→ **EXCERPT TO READ**
Editor Review
The WordPress editor has always been two things at once. A new experimental tool asks what happens when it tries to be just one.
There is a tension baked into the #WordPress editor that most people never stop to name. It is trying to do two completely different things at once: serve as a page builder and serve as a place to write. No other tool carries this dual burden. Not Elementor, not Bricks, not Divi, and not editors outside WordPress either.
The problem becomes obvious once you think about it. When you are building a page, your mind is on layout, columns, spacing, buttons, and how everything looks together. When you are writing, none of that matters. You are thinking about ideas, the right word, the next sentence. Design is the last thing on your mind.
What Distraction-Free Mode Gets Wrong
WordPress already has a distraction-free mode, and yes, it helps a little. But there is a difference between hiding the interface and actually changing what the editor is trying to do.
Distraction-free mode removes the furniture. It does not change the room. Underneath it, the editor is still built around the assumption that you might want to do anything at any moment.

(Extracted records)
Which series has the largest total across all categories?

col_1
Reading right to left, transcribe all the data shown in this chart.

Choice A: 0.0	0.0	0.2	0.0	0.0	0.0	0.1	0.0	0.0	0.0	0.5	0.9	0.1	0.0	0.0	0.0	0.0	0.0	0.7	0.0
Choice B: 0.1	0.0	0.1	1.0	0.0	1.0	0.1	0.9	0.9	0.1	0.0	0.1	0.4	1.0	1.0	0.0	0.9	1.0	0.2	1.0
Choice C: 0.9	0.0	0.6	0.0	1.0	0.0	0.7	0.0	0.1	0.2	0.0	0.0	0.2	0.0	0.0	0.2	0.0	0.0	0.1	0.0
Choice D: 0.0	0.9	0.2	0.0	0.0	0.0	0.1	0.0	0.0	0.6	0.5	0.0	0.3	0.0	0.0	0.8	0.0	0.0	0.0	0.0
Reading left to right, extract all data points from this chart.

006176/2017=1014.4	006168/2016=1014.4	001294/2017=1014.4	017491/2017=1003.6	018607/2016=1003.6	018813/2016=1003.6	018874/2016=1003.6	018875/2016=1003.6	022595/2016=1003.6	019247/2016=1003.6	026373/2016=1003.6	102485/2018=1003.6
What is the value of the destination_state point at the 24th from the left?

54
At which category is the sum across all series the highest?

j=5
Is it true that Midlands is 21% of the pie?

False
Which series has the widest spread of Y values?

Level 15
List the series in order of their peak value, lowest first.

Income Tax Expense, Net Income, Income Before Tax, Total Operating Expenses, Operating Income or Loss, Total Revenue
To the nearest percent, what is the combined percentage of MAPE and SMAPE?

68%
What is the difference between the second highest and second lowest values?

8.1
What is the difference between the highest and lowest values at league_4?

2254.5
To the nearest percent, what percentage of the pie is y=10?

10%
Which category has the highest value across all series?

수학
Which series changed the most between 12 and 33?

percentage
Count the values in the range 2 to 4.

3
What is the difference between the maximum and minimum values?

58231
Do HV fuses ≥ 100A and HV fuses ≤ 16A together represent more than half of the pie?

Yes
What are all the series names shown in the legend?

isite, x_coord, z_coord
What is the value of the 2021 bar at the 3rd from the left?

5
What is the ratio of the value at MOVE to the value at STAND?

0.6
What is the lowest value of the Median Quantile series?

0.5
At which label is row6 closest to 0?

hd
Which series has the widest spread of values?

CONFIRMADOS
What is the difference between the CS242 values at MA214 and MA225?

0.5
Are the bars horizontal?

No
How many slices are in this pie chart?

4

→ **EXERCISE REQUIREMENTS**
Continue the WordPress editor piece above from its final sentence, in the same voice.

→ **ANSWER TO THIS TASK**
That gap led to a simple but interesting question: what would WordPress look like if it were designed purely for writing? Not for landing pages, not for layouts, just for getting words down.
The Write Editor
That question produced an experimental plugin called Write. Allison Levine and Kim Brown from Automattic later picked up the idea, improved it, and made it available to WordPress.com users at wordpress.com/write-editor.
The interface is stripped back by design. At the top you get a small shortcuts guide, a basic formatting bar, and a publish button on the right. That is genuinely about it. The goal is to keep everything out of the way so the writing can stay in focus.
What It Can Actually Do
Minimal does not mean bare. The editor covers the basics without making them feel like an afterthought.
Links — Highlight your text, click the link icon, paste the URL. Done.
Images — Use the image icon, or type /image just like you would in the standard block editor. A small upload window opens, you pick your file, add alt text, and optionally set it as the featured image.
Categories — A dropdown at the top of the screen. No digging through sidebar panels.
Tags — Type #tagname and repeat for each tag you want to add.
Publishing and Editing Existing Posts
When you are ready, you can save a draft or hit the blue publish button in the top right. After publishing, the editor takes you straight to the live post so you can see exactly how it looks without hunting for it.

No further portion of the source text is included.